Academic background
- Alma mater: Bryn Mawr College (BA, PhD)
- Thesis: The king and kingship in Achaemenid art (1976)

Academic work
- Discipline: Art historian; Archaeologist;
- Sub-discipline: Achaemenid art
- Institutions: University of Michigan

= Margaret Cool Root =

American professor

Margaret Cool Root is Professor of Near Eastern Art and Archaeology at the University of Michigan. She is an expert on the Achaemenid Empire of ancient Persia and its interactions with Greece, and has published widely on Near Eastern material culture.

== Career ==

Margaret Cool Root was educated at Bryn Mawr College, where she gained both her BA and PhD. She joined the faculty at the University of Michigan's Department of the History of Art in 1978, where she is also a curator at the Kelsey Museum of Archaeology.

Her first major publication on the Achaemenid empire was the 1979 volume The King and Kingship in Achaemenid Art: Essays on the Creation of an Iconography of Empire (Acta Iranica 9); this was a revised and expanded version of her doctoral thesis.

In 1985, she was awarded a Fellowship of the John Simon Guggenheim Memorial Foundation. She has also received support for her work from the Samuel H. Kress Foundation, the National Endowment for the Humanities, and the Iran Heritage Foundation.

She was part of the editorial committee for the Ars Orientalis Volume 42.

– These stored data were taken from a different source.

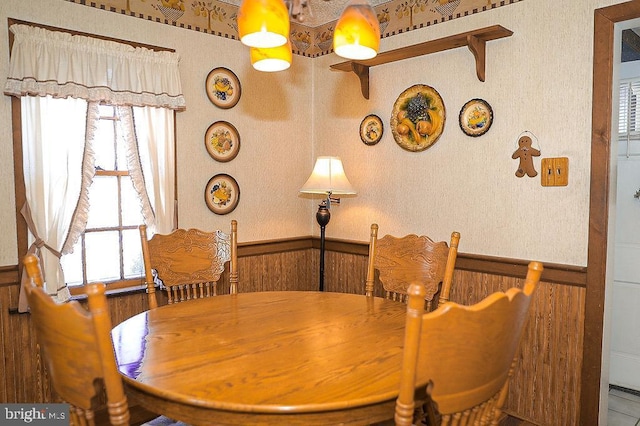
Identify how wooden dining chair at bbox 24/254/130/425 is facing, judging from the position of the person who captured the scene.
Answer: facing away from the viewer and to the right of the viewer

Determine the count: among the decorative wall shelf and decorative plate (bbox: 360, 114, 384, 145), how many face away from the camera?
0

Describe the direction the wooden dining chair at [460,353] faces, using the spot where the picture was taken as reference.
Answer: facing away from the viewer and to the left of the viewer

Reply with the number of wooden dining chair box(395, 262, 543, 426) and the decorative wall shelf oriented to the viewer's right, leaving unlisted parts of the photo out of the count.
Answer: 0

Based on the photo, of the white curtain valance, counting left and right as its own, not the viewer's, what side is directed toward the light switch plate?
front

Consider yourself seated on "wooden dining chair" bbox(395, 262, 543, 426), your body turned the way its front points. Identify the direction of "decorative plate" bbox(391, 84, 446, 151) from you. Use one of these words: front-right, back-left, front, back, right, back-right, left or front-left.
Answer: front-right

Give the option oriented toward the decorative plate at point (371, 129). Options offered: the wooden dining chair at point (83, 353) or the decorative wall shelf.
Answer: the wooden dining chair

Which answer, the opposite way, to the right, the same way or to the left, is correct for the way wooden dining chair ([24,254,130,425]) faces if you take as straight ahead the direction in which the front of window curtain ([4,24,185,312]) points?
to the left

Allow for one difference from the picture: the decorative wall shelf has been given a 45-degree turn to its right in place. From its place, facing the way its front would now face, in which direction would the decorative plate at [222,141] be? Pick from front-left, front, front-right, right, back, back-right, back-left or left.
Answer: front

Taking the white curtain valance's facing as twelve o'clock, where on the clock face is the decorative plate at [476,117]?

== Selected publications ==

- 1979. The King and Kingship in Achaemenid Art: Essays on the Creation of an Iconography of Empire. Acta Iranica 9. Leiden: Brill.
- 1994 (ed., with Amelie Kuhrt and Heleen Sancisi-Weerdenburg).The Persian Empire: Continuity and Change (Achaemenid History 8). Leiden: Instituut voor het Nabije Oosten.
- 2001 (ed., with M. B. Garrison). Seals on the Persepolis Fortification Tablets. Volume I: Images of Heroic Encounter. Chicago: Oriental Institute Publications 117.
- 2002 (ed.). Medes and Persians. Reflections on Elusive Empires. Ars Orientalis 32.
- 2005. This Fertile Land: Signs and Symbols in the Early Arts of Iran and Iraq. Ann Arbor: Kelsey Museum of Archaeology.